R 418.98  Testimonial evidence.

  Rule 18.  (1) The testimony of all witnesses must be upon oath or affirmation.

  (2) Witnesses must be sequestered at the request of a party or by the magistrate on his or her own initiative.

  (3) Opposing parties are entitled to cross-examine witnesses subject to the provisions of R 418.94(2).

  (4) The testimony of medical experts and vocational consultants may be taken by deposition. A party taking a deposition shall give reasonable notice to all parties. The magistrate may limit the time, manner, and place where the deposition occurs.

  (5) At the discretion of the magistrate, other witnesses may testify by deposition before trial. The magistrate may limit the time, manner, and place where the deposition testimony occurs.
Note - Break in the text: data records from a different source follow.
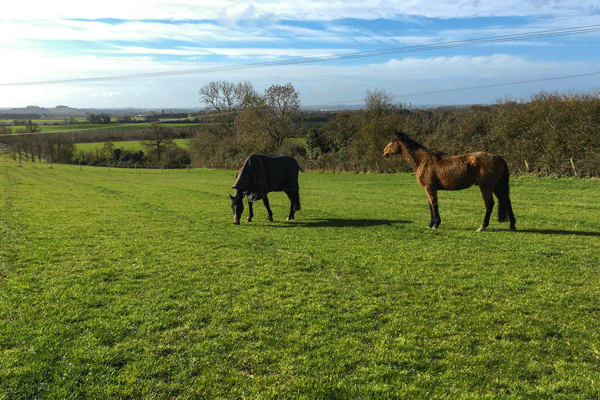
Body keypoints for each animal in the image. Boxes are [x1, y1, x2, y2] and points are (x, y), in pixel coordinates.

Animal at [384, 130, 516, 231]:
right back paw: (512, 226)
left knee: (489, 204)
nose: (384, 152)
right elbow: (430, 205)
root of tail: (498, 157)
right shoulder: (430, 189)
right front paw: (431, 224)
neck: (424, 160)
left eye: (392, 140)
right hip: (496, 187)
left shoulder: (430, 188)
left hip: (486, 187)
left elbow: (434, 205)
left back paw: (482, 226)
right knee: (506, 201)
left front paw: (435, 224)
  (6) At the discretion of the magistrate, and for good cause shown, the testimony of medical experts and vocational consultants not presented at the scheduled trial date may be taken by deposition after the conclusion of the lay testimony in accordance with the following:

   (a) The plaintiff shall take such depositions within 42 days after the trial date.

   (b) The defendants shall take such depositions within 56 days after the trial date.
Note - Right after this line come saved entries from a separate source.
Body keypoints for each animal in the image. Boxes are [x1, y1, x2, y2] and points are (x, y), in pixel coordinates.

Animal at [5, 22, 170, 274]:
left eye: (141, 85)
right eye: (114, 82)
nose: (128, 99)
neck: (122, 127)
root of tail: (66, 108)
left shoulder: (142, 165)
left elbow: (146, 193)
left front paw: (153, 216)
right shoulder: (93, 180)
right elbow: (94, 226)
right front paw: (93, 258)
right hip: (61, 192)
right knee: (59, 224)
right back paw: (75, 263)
   (c) Transcripts must be filed with the magistrate within 72 days of the completion of lay testimony.

  (7) All depositions taken in advance of the trial date must be filed with the magistrate on the trial date.

 

R 418.99  Case resolution by order and opinion; redemptions of liability; attorney briefs; correction of mistakes in order or opinion.
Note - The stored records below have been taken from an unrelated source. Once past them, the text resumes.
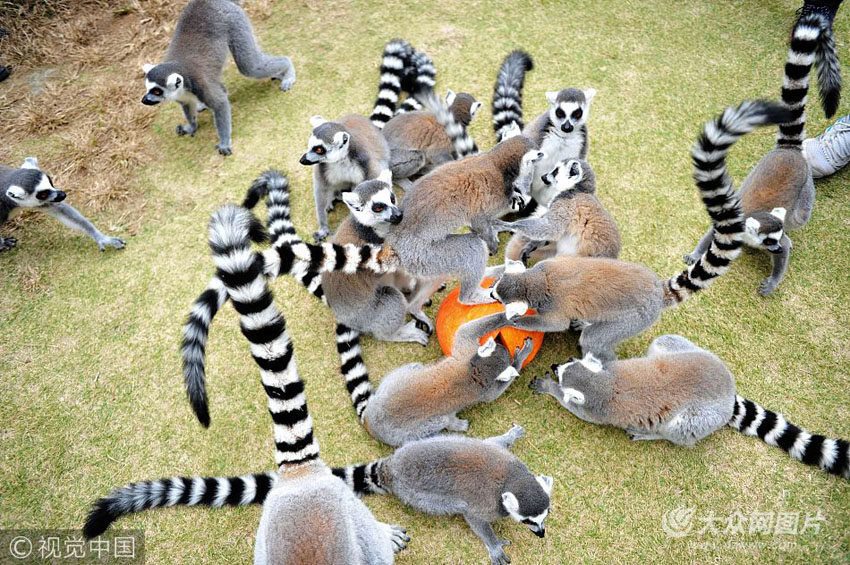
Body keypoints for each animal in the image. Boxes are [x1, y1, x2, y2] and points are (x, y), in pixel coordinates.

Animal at [140, 0, 296, 155]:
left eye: (157, 91)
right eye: (147, 88)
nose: (144, 100)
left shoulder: (201, 84)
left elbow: (220, 103)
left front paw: (224, 142)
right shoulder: (182, 95)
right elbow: (187, 105)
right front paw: (191, 127)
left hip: (234, 21)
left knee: (251, 66)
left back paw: (287, 70)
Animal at [531, 335, 849, 480]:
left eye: (563, 372)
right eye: (568, 362)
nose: (555, 365)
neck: (604, 383)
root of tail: (727, 394)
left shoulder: (597, 411)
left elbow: (576, 409)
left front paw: (548, 387)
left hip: (697, 419)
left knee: (680, 428)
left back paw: (650, 433)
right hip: (686, 351)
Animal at [684, 12, 842, 295]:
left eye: (776, 240)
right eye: (769, 240)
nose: (776, 248)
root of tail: (789, 151)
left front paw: (773, 281)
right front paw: (695, 254)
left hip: (805, 194)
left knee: (800, 217)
  Rule 19.  (1) A case that is assigned to a magistrate must be resolved by an order and, when applicable, an opinion. The order, and when applicable, the opinion, must be written within 42 days of the closing of the record, except under extenuating circumstances as determined by the chairperson of the board.

  (2) Except under extenuating circumstances as determined by the chairperson of the board, all cases assigned to a magistrate that proceed to hearing must be resolved by opinion written within 42 days of closing the record and must be prepared for mailing.

  (3) All redemption hearings agreements must be either approved or denied by the issuance of a redemption order.

  (4) A reversionary interest clause contained in a redemption agreement must be clearly labeled and disclosed to the magistrate, who shall make an express finding as to whether the clause is in the best interests of the employee as required by section 836(1)(a) of the act, MCL 418.836.

  (5) All lump sum applications must be either approved or denied by the issuance of an order.

  (6) In cases that are resolved by voluntary payment, there must be a written voluntary pay agreement and an order dismissing the application.

  (7) In cases that are resolved by voluntary withdrawal of an application, there must be a written order of dismissal.

  (8) Within the appeal period provided, a magistrate may on his or her own initiative correct a mistake in the order or opinion. Parties may stipulate to the corrections pursuant to section 851 of the act, MCL 418.851. Any corrections require a corrected order or opinion, or both, and must specify the corrections made.